■ **Work task**: Copy out the blog post's text between "Bonus points to" and "enjoy Sleepers Awake.", inclusive.

■ **Document extract**:
Segment Open
Enough speakers to rattle the trunk lid of any church. |
FaceTube was not forthcoming with likely samples of how this thing sounded. All the 1931-ish organs I found seemed to be of the vacuum-tube valve type of thing. Ah well.
But look what the P.A.G. Research and Googling team DID find! An eleven-year-old girl playing Rush's YYZ at her keyboard recital! She's Asian, of course, because all children with superpowers are Asian. This fulfills your daily requirement of vitamin cool.
Bonus points to anybody who got the references in the title of today's post. For those who didn't, here's two things:
A) Sleepers Awake, a pretty popular organ piece by Bach. For those who think that pipe organs are all obnoxious honking and squeaking, please enjoy Sleepers Awake.
B) Rick Wakeman, keyboardist for Yes, playing Journey to the Center of the Earth, some kind of weird side project of his. Any time you saw him, he was likely as not to be wearing a sparkly sequin cape. It was more of a Merlin thing than a Liberace thing.
Segment Closed
Data records
Segment Open
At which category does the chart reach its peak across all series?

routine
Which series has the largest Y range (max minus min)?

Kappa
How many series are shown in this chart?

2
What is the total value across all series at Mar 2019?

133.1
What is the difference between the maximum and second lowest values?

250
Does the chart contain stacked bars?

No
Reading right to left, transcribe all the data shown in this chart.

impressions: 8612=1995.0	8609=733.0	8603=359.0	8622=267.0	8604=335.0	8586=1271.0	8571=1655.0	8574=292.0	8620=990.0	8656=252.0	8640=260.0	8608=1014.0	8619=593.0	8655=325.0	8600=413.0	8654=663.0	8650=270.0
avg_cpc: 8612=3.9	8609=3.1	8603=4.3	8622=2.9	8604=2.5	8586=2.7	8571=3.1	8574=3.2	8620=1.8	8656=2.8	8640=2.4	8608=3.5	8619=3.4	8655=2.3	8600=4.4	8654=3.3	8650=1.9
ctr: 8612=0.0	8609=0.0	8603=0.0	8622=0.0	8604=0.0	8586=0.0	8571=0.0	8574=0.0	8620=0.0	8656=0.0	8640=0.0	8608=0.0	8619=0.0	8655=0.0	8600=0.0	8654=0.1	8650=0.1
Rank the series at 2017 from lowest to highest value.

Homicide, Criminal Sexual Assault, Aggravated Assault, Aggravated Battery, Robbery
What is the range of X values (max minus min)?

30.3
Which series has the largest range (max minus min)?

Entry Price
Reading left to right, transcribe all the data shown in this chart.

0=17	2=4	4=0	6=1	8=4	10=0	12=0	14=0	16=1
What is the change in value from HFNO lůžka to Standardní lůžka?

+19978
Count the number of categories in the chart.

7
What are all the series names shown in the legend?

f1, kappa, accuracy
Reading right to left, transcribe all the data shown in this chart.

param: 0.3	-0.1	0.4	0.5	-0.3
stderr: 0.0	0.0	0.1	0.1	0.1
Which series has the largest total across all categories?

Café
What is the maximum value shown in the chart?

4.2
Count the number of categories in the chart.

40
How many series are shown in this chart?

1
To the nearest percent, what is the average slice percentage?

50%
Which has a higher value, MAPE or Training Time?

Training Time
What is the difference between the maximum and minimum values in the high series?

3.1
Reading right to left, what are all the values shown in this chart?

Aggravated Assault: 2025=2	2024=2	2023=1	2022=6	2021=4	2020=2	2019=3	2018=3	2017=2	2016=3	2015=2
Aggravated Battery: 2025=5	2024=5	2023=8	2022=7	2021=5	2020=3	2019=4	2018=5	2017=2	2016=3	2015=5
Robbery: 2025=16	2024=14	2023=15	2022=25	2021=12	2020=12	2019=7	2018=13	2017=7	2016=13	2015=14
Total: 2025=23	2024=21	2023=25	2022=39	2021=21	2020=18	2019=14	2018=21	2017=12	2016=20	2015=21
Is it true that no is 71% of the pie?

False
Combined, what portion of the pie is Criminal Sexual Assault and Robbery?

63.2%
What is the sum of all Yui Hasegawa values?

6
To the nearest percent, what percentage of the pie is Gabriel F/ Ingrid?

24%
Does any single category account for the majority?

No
Segment Closed
■ **Exercise response**:
Bonus points to anybody who got the references in the title of today's post. For those who didn't, here's two things:
A) Sleepers Awake, a pretty popular organ piece by Bach. For those who think that pipe organs are all obnoxious honking and squeaking, please enjoy Sleepers Awake.